Thank you for your review
My mom is 62 and has been treated for high blood pressure for several years quite successfully. In the last few weeks her blood pressure spiked quite a bit...over the weekend she had a dizzy spell that scared her enough to go to the ER. All initial tests came back normal and she was referred to an internist. She met with him this morning. He did an ultrasound, says she has an enlarged heart and aorta. He sent her home and told her to double her medicine for a week and come back. He also said that the biggest risk is an anuryism. That concerned her because her mom and brother both died suddenly. Does this courst of treatment sound right or do we need to get another opinion? Help! Thank you so much for your time.
THIS IS MAINLY TO SUE GARLAND, I HAVE HOCM AND I HAVE ALSO HAD VERY HIGH BLOOD PRESSURE AND MY PROBLEMS THAT I WAS HAVING GOT UNDER CONTROL. CURENTTLY I AM ON LOWPRESSOR.
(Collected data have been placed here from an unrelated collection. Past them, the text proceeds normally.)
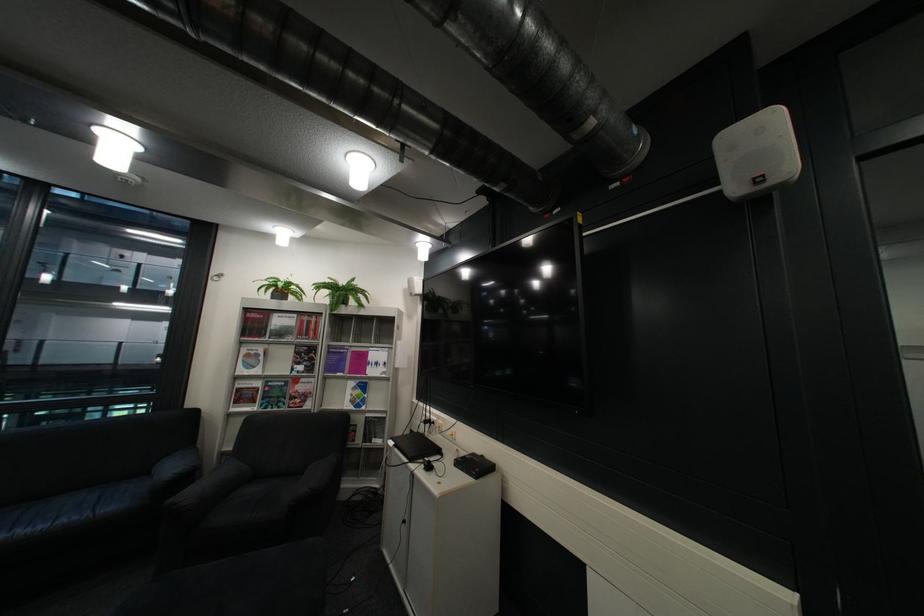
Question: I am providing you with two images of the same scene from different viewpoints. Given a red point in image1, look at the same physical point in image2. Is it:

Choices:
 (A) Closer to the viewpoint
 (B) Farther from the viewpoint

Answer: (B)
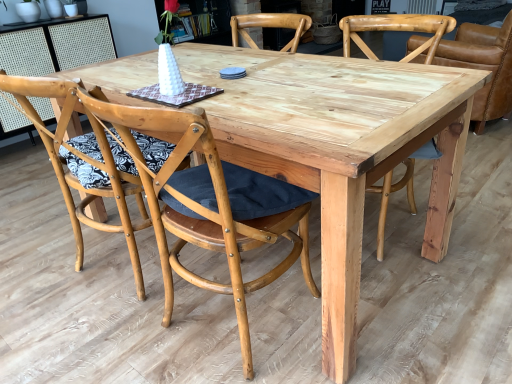
Question: Should I look upward or downward to see natural wood chair at center, which ranks as the first chair in left-to-right order?

Choices:
 (A) up
 (B) down

Answer: (A)

Question: Does natural wood chair at center, which ranks as the second chair in right-to-left order, have a lesser height compared to natural wood chair at right, which is counted as the fourth chair, starting from the left?

Choices:
 (A) yes
 (B) no

Answer: (B)

Question: Does natural wood chair at center, marked as the third chair in a left-to-right arrangement, have a greater width compared to natural wood chair at right, which is counted as the fourth chair, starting from the left?

Choices:
 (A) yes
 (B) no

Answer: (B)

Question: Is natural wood chair at center, which ranks as the second chair in right-to-left order, thinner than natural wood chair at right, the first chair viewed from the right?

Choices:
 (A) yes
 (B) no

Answer: (A)

Question: Is natural wood chair at center, which ranks as the second chair in right-to-left order, positioned beyond the bounds of natural wood chair at right, the first chair viewed from the right?

Choices:
 (A) yes
 (B) no

Answer: (A)

Question: From the image's perspective, is natural wood chair at center, marked as the third chair in a left-to-right arrangement, on natural wood chair at right, which is counted as the fourth chair, starting from the left?

Choices:
 (A) no
 (B) yes

Answer: (A)

Question: Does natural wood chair at center, which ranks as the second chair in right-to-left order, touch natural wood chair at right, the first chair viewed from the right?

Choices:
 (A) yes
 (B) no

Answer: (B)

Question: From the image's perspective, is natural wood chair at right, which is counted as the fourth chair, starting from the left, beneath natural wood chair at center, which ranks as the second chair in right-to-left order?

Choices:
 (A) no
 (B) yes

Answer: (A)

Question: Could you tell me if natural wood chair at right, which is counted as the fourth chair, starting from the left, is turned towards natural wood chair at center, which ranks as the second chair in right-to-left order?

Choices:
 (A) yes
 (B) no

Answer: (B)

Question: Is natural wood chair at right, which is counted as the fourth chair, starting from the left, oriented away from natural wood chair at center, which ranks as the second chair in right-to-left order?

Choices:
 (A) no
 (B) yes

Answer: (A)

Question: Are natural wood chair at right, the first chair viewed from the right, and natural wood chair at center, which ranks as the second chair in right-to-left order, far apart?

Choices:
 (A) no
 (B) yes

Answer: (A)

Question: From a real-world perspective, does natural wood chair at right, which is counted as the fourth chair, starting from the left, sit lower than natural wood chair at center, marked as the third chair in a left-to-right arrangement?

Choices:
 (A) no
 (B) yes

Answer: (B)

Question: Is natural wood chair at right, which is counted as the fourth chair, starting from the left, located outside natural wood chair at center, marked as the third chair in a left-to-right arrangement?

Choices:
 (A) yes
 (B) no

Answer: (A)

Question: Is natural wood chair at right, which is counted as the fourth chair, starting from the left, not within natural wood chair at center, which ranks as the first chair in left-to-right order?

Choices:
 (A) no
 (B) yes

Answer: (B)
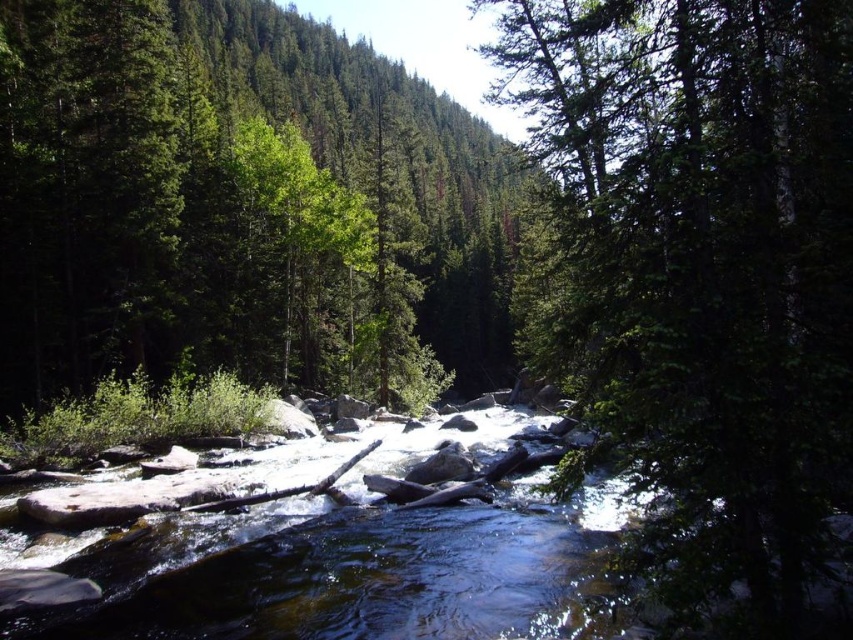
Question: Is green textured tree at center above green matte tree at upper center?

Choices:
 (A) no
 (B) yes

Answer: (A)

Question: Observing the image, what is the correct spatial positioning of green textured tree at center in reference to green matte tree at upper center?

Choices:
 (A) left
 (B) right

Answer: (B)

Question: Which point appears farthest from the camera in this image?

Choices:
 (A) (740, 472)
 (B) (79, 355)

Answer: (B)

Question: Is green textured tree at center further to camera compared to green matte tree at upper center?

Choices:
 (A) yes
 (B) no

Answer: (B)

Question: Which point is farther from the camera taking this photo?

Choices:
 (A) (714, 433)
 (B) (352, 196)

Answer: (B)

Question: Among these points, which one is nearest to the camera?

Choices:
 (A) coord(254,141)
 (B) coord(793,588)

Answer: (B)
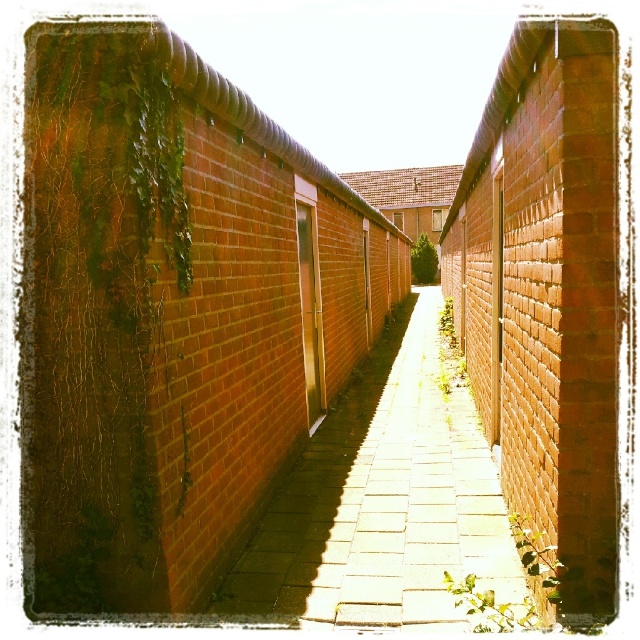
At what (x,y) coordinates should I click in order to perform the action: click on green leafy ivy at left. Please return your answer as a coordinate pair (x, y). Image resolution: width=640 pixels, height=640 pixels. Looking at the image, I should click on (99, 310).

From the picture: Between green leafy ivy at left and brick paved path at center, which one has more height?

green leafy ivy at left is taller.

Is point (120, 35) closer to viewer compared to point (433, 332)?

Yes, it is.

Locate an element on the screen. The width and height of the screenshot is (640, 640). green leafy ivy at left is located at coordinates (99, 310).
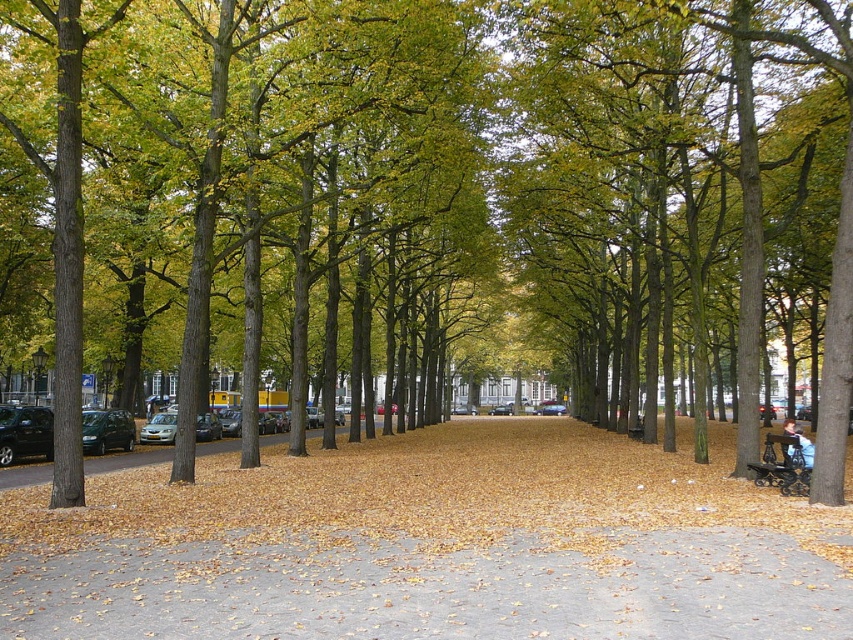
Can you confirm if wooden park bench at lower right is positioned above light brown leather jacket at lower right?

Yes.

Is wooden park bench at lower right wider than light brown leather jacket at lower right?

No.

At what (x,y) coordinates should I click in order to perform the action: click on wooden park bench at lower right. Please return your answer as a coordinate pair (x, y). This screenshot has width=853, height=640. Looking at the image, I should click on (784, 464).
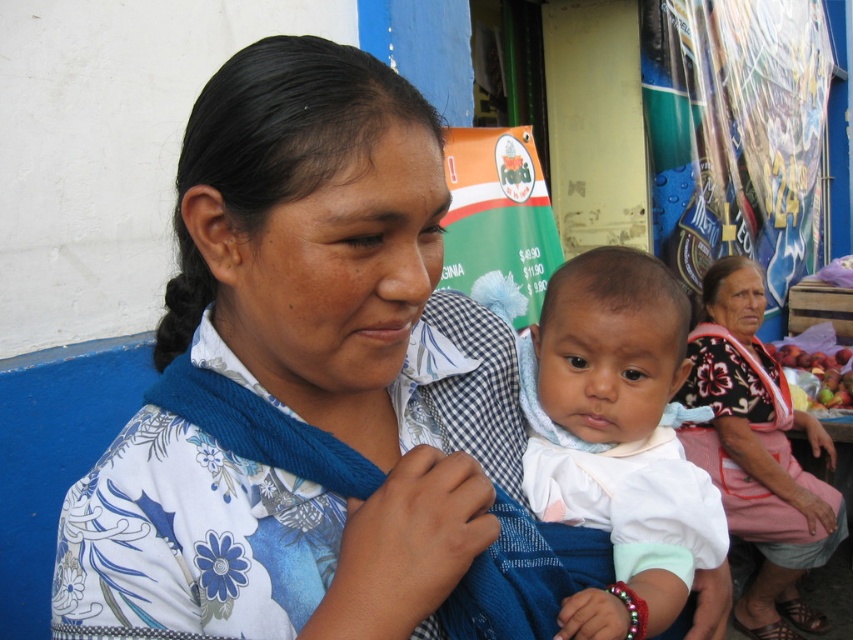
Is blue floral shirt at center closer to the viewer compared to floral fabric dress at lower right?

That is True.

Based on the photo, is blue floral shirt at center shorter than floral fabric dress at lower right?

Indeed, blue floral shirt at center has a lesser height compared to floral fabric dress at lower right.

Find the location of `blue floral shirt at center`. blue floral shirt at center is located at coordinates (289, 374).

At what (x,y) coordinates should I click in order to perform the action: click on blue floral shirt at center. Please return your answer as a coordinate pair (x, y). Looking at the image, I should click on (289, 374).

Is point (566, 406) less distant than point (705, 384)?

That is True.

Is point (589, 269) positioned before point (746, 458)?

Yes, point (589, 269) is in front of point (746, 458).

The image size is (853, 640). Identify the location of white soft cloth at center. (621, 438).

From the picture: Does blue floral shirt at center have a lesser width compared to white soft cloth at center?

No, blue floral shirt at center is not thinner than white soft cloth at center.

The height and width of the screenshot is (640, 853). In order to click on blue floral shirt at center in this screenshot , I will do `click(289, 374)`.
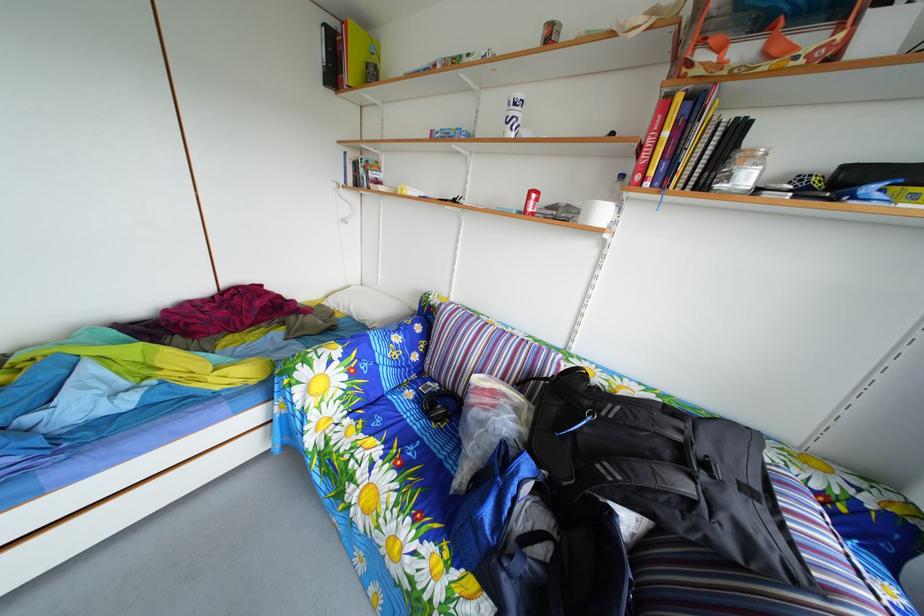
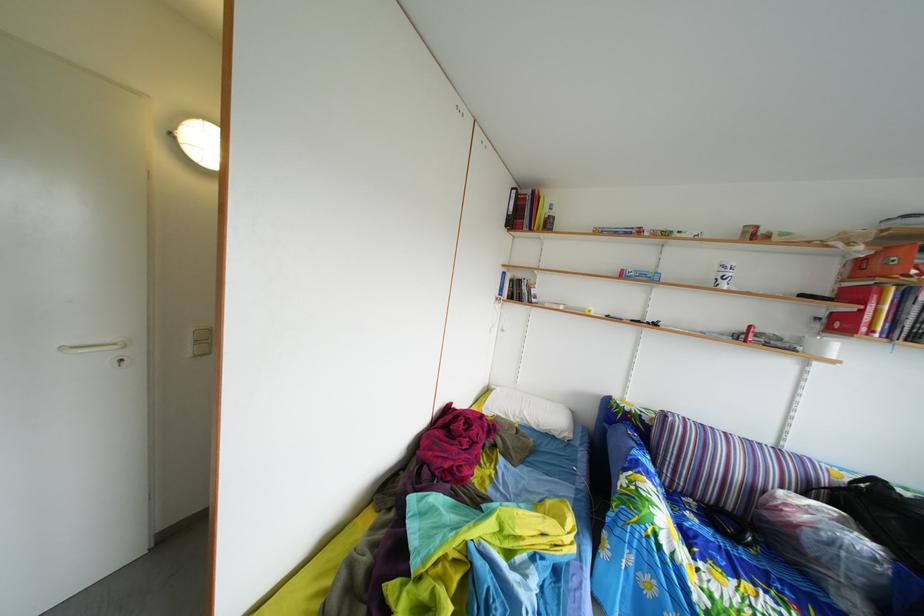
Question: The images are taken continuously from a first-person perspective. In which direction are you moving?

Choices:
 (A) Left
 (B) Right
 (C) Forward
 (D) Backward

Answer: (A)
I JUST WENT THROUGH A SURGERY LATELY AND IT REALLY DID A LOT OF GOOD FOR ME. IF ANY DOCTORS ASK YOU IF YOU WOULD LIKE TO HAVE AN HEART TRANSPLANT, OR CUTTING OUT ANYTHING; WELL I SAID "NO THAT I DID NOT WANT ANY SCARS TO BE SEEN BY ANYBODY", SO I ASK FOR ANY OTHER WAY THAT SOMETHING COULD BE DONE AND THE DOCTORS TOLD ME ABOUT ALCOHOL ABLATION SURGERY AND THAT IS WHAT I ENDED UP DOING. BEFORE I GOT THIS SURGERY DONE I COULD NOT EVEN WALK TO THE FRONT DOOR FROM MY ROOM WITHOUT MY HEART HURTING AND NOW THAT I HAD THE SURGERY I CAN RUN AROUND MY BLOCK A COUPLE OF TIMES AND WHEN I FELL LIKE STILL RUNNING I CAN. I ALSO AM DOING FULL CONTACT MARSHALL ARTS. SO I SAY IF YOU ARE GOING TO GET A SURGERY DONE GO FOR THE ALCOHOL ABLATION.
Sue, dilated cardiomyopathy is an endpoint to several other medical conditions. If you had chronic hypertension before the myocardial dysfunction, your problem may very well be thickened and hardened arteries (ie. renal stenosis). These problems could lead to eventuall heart failure if proper measures are not taken. Attempt to regulate your diet and you may want to look into a radionuclide ventriculogram and maybe an angeoplasty.